Just when I thought I was going to pass out, I heard a loud crack, like when Albert Pujols knocks one deep into left-center, and the pressure on my neck was released. As my vision cleared I saw Tiny’s eyes roll up into his head. The bearded, sweaty, slobbering face of Tiny Buckman went blank as he fell away to the floor. I coughed and massaged my throat as I slid off the bar and steadied myself against it.

Standing before me was a small woman with stringy black hair holding the narrow end of a pool cue. She calmly set the cue down on the table and looked at me. She wore a black Jack Daniels T-shirt cut off short, revealing twin dragon tattoos peeking out of her low-riding jeans on either side of her navel. She had a square jaw and coarse chin. “Can you give me a ride home?” she asked. “I don’t think Tiny’s up to it.”

I looked at Tiny lying facedown on the floor. He was already starting to snore. “Boyfriend?” I asked.

“Husband,” she said.

It was well after midnight when I started up the old motorcycle. The woman looked skeletal in the blue mercury-vapor light in the parking lot. She was older than I had thought; she had fine wrinkles around her mouth and eyes like a chronic smoker. She stared off at the darkness when she spoke; her eyes were glassy and dark with a bovine emptiness.

“It’s a ways out there. Got plenty of gas?” she asked.

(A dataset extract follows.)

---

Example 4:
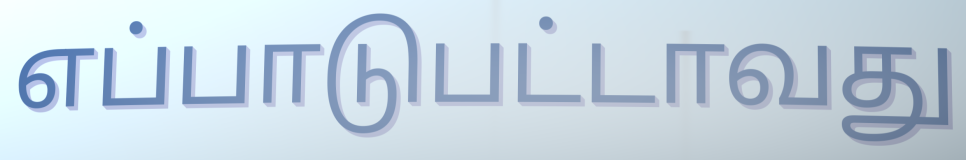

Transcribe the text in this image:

எப்பாடுபட்டாவது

“I think we can make it,” I said.

The bike had the original buddy seat on it, so she climbed on behind me with practiced ease. I pulled away slowly, while she lit up a cigarette. I kept the pace slow since I didn’t know the road and she was giving directions.

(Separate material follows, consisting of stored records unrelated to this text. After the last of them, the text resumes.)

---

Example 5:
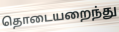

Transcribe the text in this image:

தொடையறைந்து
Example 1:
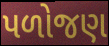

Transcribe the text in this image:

પળોજણ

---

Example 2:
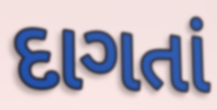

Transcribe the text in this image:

દાગતાં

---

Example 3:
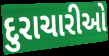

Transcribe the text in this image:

દુરાચારીઓ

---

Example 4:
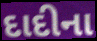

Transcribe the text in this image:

દાદીના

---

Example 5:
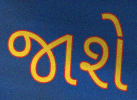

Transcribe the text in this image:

જાશે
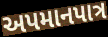
અપમાનપાત્ર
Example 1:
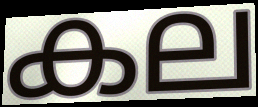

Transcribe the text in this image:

കല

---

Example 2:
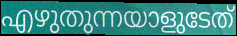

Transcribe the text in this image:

എഴുതുന്നയാളുടേത്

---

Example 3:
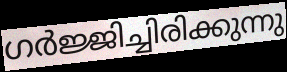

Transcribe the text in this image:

ഗർജ്ജിച്ചിരിക്കുന്നു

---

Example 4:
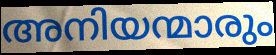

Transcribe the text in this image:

അനിയന്മാരും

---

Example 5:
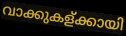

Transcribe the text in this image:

വാക്കുകള്ക്കായി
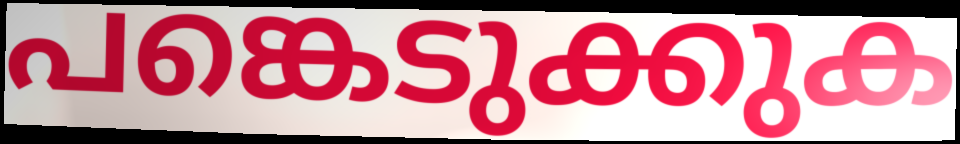
പങ്കെടുക്കുക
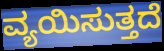
ವ್ಯಯಿಸುತ್ತದೆ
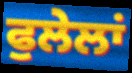
ਫੁਲੇਲਾਂ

We had passed a closed liquor store half an hour before. That was just before we hit the gravel roads. I figured the store was on the county line, and we were now in one of the dry counties. The night was so dark it seemed to swallow the feeble light the old bike put out. I hadn’t seen a dusk-to-dawn light for a good fifteen minutes when a battered house-trailer loomed into the sweep of my headlight.

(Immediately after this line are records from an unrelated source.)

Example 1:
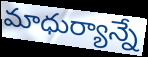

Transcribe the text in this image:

మాధుర్యాన్నే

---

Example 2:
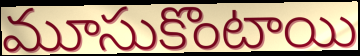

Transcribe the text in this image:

మూసుకొంటాయి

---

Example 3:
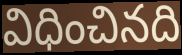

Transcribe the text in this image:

విధించినది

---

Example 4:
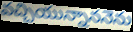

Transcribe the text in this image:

వచ్చియున్నాననెను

The place looked deserted, but as I turned off the bike, the bark and howl of a coon dog announced our arrival. I could hear the dog’s chain dragging against the skirting of the trailer. No lights came on, but I heard a screen door open and could make out the silhouette of a child as the woman reached the front door.

“Momma?”

“Go back to bed,” she scolded.

“But I’m hungry...”

“I ain’t got nothing for you. Now, get to bed!”

She turned my way. I could barely see her as my eyes tried to adjust. “Thanks for the ride,” she said.

“Will I get lost getting out of here?” I asked.

“Ain’t but one road out,” she said. “Don’t stop till you get to the county road. They let them dogs run loose at night.”

“Coonhounds?” I asked.

“Hell no, they’s part pit bull or somethin’. You best get out of here.”

She didn’t have to tell me again. I found myself taking the rutted two-track road a lot faster than I normally would have. Summer was about gone but the air was thick with humidity and, if anything, the night had gotten darker. A flash of lightning illuminated the surrounding hills as I came to the county-maintained road. Thunder rumbled across the valley before me as I rolled on the throttle; I did not want to get caught in a storm at night in the Ozark Mountains.

The sky in the east was streaked with red and orange as the sun pushed away the early-morning mist. The sky to the north was gunmetal gray as thunder echoed down the valley. I spotted the little store that I had seen coming in with its beer and liquor signs now muted by the coming daylight. The place had gas pumps, the old kind with number wheels and bells, not the kind where you can swipe your card and go. I pulled up to a pump and shut off the ignition. Without the noise of the bike, I could hear the rushing of a stream as it gushed past the little store and shot under the highway bridge. The violence of the water attested to the heavy rains that were falling farther up the valley.